With effort, Peter retrieved the thread of the narrative. ‘You were going to tell me what happened to the farm.’

She rubbed her eyes, experimented with looking out of them. ‘We went broke,’ she said. ‘The farm got sold and we moved to Decatur. We were in Bethany before, we weren’t that far out, but we got ourselves a maisonette in the city, right near the Sangamon River. Well, not like walking distance or anything. But a short drive.’

‘Uh-huh,’ said Peter. He realised, with a deep pang of melancholy, that he was not in the least interested. So much for being a people person . . . If he survived, if he got back to civilisation, his career as a minister was over. The minutiae of human beings’ lives – the places they’d lived, the names of their relatives, the names of the rivers they’d lived near, the mundane complexities of the jobs they’d done and the domestic squabbles they’d endured – had ceased to have any meaning for him.

‘Decatur is kind of a boring place now,’ reflected Grainger. ‘But it’s got some pretty amazing history. It used to be called the Soybean Capital of the World. You’ve heard of Abraham Lincoln?’

‘Of course. Most famous of all American presidents.’

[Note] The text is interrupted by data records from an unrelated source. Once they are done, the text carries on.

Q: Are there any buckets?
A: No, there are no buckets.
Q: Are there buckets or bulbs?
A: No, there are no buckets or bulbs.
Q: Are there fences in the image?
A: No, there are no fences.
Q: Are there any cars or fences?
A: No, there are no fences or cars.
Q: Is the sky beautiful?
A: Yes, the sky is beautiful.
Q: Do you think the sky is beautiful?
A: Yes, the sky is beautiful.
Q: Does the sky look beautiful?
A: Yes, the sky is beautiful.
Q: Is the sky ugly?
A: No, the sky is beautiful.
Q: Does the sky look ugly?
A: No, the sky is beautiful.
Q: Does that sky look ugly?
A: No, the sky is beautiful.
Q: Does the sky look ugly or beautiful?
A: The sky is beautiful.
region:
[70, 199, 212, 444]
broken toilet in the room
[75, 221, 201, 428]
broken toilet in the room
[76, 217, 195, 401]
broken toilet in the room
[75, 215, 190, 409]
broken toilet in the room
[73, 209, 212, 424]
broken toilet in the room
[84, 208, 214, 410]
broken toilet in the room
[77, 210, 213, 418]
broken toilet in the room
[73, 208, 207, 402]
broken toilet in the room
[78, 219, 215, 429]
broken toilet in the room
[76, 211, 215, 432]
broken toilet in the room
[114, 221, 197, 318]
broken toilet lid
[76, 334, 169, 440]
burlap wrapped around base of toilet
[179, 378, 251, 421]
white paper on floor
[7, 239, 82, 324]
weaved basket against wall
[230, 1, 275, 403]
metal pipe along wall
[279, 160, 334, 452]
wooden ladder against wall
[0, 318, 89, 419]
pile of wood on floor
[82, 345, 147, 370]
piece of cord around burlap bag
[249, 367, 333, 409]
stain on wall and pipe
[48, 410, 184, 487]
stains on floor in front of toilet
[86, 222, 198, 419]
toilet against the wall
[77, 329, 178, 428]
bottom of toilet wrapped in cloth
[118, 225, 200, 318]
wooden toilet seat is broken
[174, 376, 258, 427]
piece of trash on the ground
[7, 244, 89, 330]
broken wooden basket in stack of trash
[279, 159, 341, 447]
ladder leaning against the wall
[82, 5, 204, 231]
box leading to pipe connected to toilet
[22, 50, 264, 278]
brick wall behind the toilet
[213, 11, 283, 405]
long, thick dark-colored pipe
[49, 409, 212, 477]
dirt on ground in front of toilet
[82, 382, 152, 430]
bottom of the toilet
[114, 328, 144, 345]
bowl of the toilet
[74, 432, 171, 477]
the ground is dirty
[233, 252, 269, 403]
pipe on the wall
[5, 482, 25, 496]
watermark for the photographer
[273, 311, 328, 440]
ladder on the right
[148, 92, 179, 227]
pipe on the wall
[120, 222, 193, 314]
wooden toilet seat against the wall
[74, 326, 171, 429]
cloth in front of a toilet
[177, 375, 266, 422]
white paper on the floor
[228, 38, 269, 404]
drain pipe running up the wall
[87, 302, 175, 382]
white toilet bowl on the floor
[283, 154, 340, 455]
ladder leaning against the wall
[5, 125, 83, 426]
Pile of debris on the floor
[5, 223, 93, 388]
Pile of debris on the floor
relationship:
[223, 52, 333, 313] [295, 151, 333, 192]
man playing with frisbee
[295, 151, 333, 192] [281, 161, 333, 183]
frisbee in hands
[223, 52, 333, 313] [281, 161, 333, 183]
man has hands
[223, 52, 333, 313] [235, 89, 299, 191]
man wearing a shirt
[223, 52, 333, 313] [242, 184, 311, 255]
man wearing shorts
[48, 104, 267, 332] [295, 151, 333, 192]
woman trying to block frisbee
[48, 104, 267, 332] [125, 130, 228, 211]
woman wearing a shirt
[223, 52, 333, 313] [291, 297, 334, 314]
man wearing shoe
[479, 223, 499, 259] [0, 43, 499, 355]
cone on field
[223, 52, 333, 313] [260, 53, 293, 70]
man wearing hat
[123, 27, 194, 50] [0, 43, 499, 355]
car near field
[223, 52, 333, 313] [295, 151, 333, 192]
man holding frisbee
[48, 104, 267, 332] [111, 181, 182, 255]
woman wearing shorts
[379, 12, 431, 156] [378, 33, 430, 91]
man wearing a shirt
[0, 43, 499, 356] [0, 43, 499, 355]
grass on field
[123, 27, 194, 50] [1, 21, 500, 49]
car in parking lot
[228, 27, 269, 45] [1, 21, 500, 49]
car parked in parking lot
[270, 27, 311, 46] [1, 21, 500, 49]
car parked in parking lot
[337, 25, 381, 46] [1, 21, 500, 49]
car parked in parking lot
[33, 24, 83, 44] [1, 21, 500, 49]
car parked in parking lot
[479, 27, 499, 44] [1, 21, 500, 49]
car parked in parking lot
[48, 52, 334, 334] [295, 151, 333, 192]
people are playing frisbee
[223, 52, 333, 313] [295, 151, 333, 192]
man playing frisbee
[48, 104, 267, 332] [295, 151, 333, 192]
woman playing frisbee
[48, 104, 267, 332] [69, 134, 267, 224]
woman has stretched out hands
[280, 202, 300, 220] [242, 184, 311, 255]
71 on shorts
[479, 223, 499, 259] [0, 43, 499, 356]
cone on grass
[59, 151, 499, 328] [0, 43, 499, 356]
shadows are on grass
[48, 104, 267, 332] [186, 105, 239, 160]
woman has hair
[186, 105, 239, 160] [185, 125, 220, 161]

She exhaled gratefully, as if they had struck a blow against ignorance together, as if they were the only two educated people in a colony of philistines. ‘Lincoln lived in Decatur, way back in the 1700s or whenever. He was a lawyer then. He became president later. There’s a statue of him with his bare foot on a stump. I sat on that stump when I was a little girl. I didn’t think it was disrespectful or anything; I was just tired.’

‘Uh-huh,’ said Peter. Insects were settling on him now, too. In a week or so – maybe in a few days – the two of them would be seedbeds. Maybe, when the time came for them to breathe their last, they should be lying in each other’s arms.

‘I loved what you said at the funeral,’ she said.

‘The funeral?’

‘Severin’s funeral. You made him so real. And I didn’t even like him.’